- Born: César Augusto Cordero Moscoso 7 June 1927 Cuenca, Ecuador
- Died: 4 February 2023 (aged 95) Cuenca, Ecuador
- Education: University of Cuenca
- Occupation: Catholic priest

= César Cordero Moscoso =

Ecuadorian Roman Catholic priest and child abuser (1927–2023)

César Augusto Cordero Moscoso (7 June 1927 – 4 February 2023) was an Ecuadorian Roman Catholic priest and child abuser.

He was the founder of the Universidad Católica de Cuenca, of which he served as rector from 1970 to 2013. In 2010, he was accused of multiple counts of child sexual abuse which occurred 50 years earlier. He was defrocked on 4 October 2018 but escaped any criminal charges.

==Biography==
Born in Cuenca on 7 June 1927, Cordero was the son of a lawyer and became an orphan at a young age. He was also the grandson of former President of Ecuador Luis Cordero Crespo.

After attending the University of Cuenca, Cordero was ordained a priest on 8 November 1953. In 1970, he founded the Universidad Católica de Cuenca alongside President José María Velasco Ibarra. He served as rector until 2013. In 1992, he was made an archimandrite by the Eastern Orthodox Church.

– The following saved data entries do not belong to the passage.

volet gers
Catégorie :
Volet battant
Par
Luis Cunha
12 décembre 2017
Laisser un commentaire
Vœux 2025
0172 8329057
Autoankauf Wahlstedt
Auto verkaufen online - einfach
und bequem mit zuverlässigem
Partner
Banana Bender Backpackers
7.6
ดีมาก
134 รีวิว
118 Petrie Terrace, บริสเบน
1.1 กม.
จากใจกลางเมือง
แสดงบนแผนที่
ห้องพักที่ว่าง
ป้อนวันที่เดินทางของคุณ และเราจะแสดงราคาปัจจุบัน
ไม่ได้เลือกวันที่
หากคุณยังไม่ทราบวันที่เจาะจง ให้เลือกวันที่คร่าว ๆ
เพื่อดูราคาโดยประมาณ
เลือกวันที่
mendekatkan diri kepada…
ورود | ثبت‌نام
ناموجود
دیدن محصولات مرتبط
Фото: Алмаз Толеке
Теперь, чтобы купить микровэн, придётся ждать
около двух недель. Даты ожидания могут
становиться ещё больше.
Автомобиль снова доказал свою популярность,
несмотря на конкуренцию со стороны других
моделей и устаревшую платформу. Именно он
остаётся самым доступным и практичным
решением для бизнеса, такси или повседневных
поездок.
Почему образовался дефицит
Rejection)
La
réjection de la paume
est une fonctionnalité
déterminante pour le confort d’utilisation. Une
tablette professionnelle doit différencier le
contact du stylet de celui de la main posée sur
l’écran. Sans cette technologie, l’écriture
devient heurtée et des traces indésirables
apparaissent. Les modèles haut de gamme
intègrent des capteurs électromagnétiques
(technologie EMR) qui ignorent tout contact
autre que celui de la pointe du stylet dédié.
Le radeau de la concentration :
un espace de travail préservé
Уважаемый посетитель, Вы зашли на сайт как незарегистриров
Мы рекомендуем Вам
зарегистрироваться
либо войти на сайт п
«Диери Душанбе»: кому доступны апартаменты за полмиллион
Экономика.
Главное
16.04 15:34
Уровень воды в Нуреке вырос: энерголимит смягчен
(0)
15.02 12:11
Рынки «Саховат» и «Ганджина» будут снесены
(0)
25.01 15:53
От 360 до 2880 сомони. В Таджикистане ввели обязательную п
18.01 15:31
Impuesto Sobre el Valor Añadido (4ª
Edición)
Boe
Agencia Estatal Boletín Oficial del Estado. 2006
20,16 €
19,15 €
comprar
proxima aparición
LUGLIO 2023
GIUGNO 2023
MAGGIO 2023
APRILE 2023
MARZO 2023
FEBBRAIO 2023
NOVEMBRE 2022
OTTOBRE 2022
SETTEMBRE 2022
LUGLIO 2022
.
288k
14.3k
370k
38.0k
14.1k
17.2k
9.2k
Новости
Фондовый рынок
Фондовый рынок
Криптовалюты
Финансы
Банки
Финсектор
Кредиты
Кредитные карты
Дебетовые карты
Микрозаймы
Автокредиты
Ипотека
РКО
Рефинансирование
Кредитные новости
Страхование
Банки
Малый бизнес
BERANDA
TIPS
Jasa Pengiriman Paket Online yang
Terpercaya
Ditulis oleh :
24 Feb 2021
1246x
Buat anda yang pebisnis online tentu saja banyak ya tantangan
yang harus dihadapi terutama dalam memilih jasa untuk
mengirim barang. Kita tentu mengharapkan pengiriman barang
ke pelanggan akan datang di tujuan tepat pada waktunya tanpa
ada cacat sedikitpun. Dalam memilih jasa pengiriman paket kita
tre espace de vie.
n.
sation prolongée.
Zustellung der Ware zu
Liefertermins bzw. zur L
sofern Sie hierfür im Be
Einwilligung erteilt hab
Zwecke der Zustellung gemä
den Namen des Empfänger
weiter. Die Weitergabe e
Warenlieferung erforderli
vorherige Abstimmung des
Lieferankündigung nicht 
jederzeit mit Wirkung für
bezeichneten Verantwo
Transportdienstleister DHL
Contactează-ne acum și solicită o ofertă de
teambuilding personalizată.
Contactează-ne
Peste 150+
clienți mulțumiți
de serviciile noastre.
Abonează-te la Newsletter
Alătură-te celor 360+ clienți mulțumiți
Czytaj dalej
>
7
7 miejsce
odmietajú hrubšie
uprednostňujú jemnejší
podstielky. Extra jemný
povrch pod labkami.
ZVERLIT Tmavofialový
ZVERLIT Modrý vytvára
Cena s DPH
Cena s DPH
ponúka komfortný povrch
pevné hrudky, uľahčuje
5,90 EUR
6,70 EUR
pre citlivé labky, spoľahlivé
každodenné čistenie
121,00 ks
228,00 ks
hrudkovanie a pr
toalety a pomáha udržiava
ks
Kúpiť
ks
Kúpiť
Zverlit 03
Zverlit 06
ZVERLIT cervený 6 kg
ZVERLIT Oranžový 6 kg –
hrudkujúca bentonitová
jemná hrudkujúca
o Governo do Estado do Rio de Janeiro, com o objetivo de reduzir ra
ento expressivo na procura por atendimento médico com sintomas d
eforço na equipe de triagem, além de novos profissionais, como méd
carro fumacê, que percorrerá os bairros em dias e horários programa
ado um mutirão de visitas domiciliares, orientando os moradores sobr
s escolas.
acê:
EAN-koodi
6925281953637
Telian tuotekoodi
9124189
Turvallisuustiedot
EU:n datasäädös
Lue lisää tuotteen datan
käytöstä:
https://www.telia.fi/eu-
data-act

===Accusations of sexual abuse===
In 2010, Cordero was accused of child sexual abuse by Jorge Palacios, a 55-year-old man. The complaint had no legal followup and it resurfaced in 2018. After this complaint, several other accusations were made. The Vatican sent Jorge Ortiz de Lazcano, a Spanish priest living in Chile, to Ecuador to investigate the case after his investigation in the Karadima case. Cordero denied the allegations and declared that his accusers were "enemies of the Church" in addition to accusing Pope Francis of "lowering himself" by apologizing to his victims. The Vatican's investigation concluded that the allegations were credible, suspending Cordero from his activities and continuing the investigation at the Holy See.

In April 2018, the Cantonal Council of Cuenca awarded the Insignia Santa Ana de los Cuatro Ríos to Cordero. After facing much backlash, he did not accept his award due to "health reasons". On 28 May 2018, the monument dedicated to Cordero at the Universidad Católica de Cuenca was removed after repeated acts of vandalism. Two days later, the university withdrew his honorary titles despite the fact that he was the founder of the institution. On 11 June 2018, the Cantonal Council withdrew his Premio Hermano Miguel, which had been awarded to him in 1981. On 28 June, the Provincial Council of Azuay withdrew the Huayna Cápac medal, awarded to him in 2004.

On 4 October 2018, the Catholic Church dismissed Cordero from the clerical state "permanently and perpetually", the maximum penalty that can be applied by the Church in such cases.

===Death===
César Cordero Moscoso died in Cuenca on 4 February 2023, at the age of 95.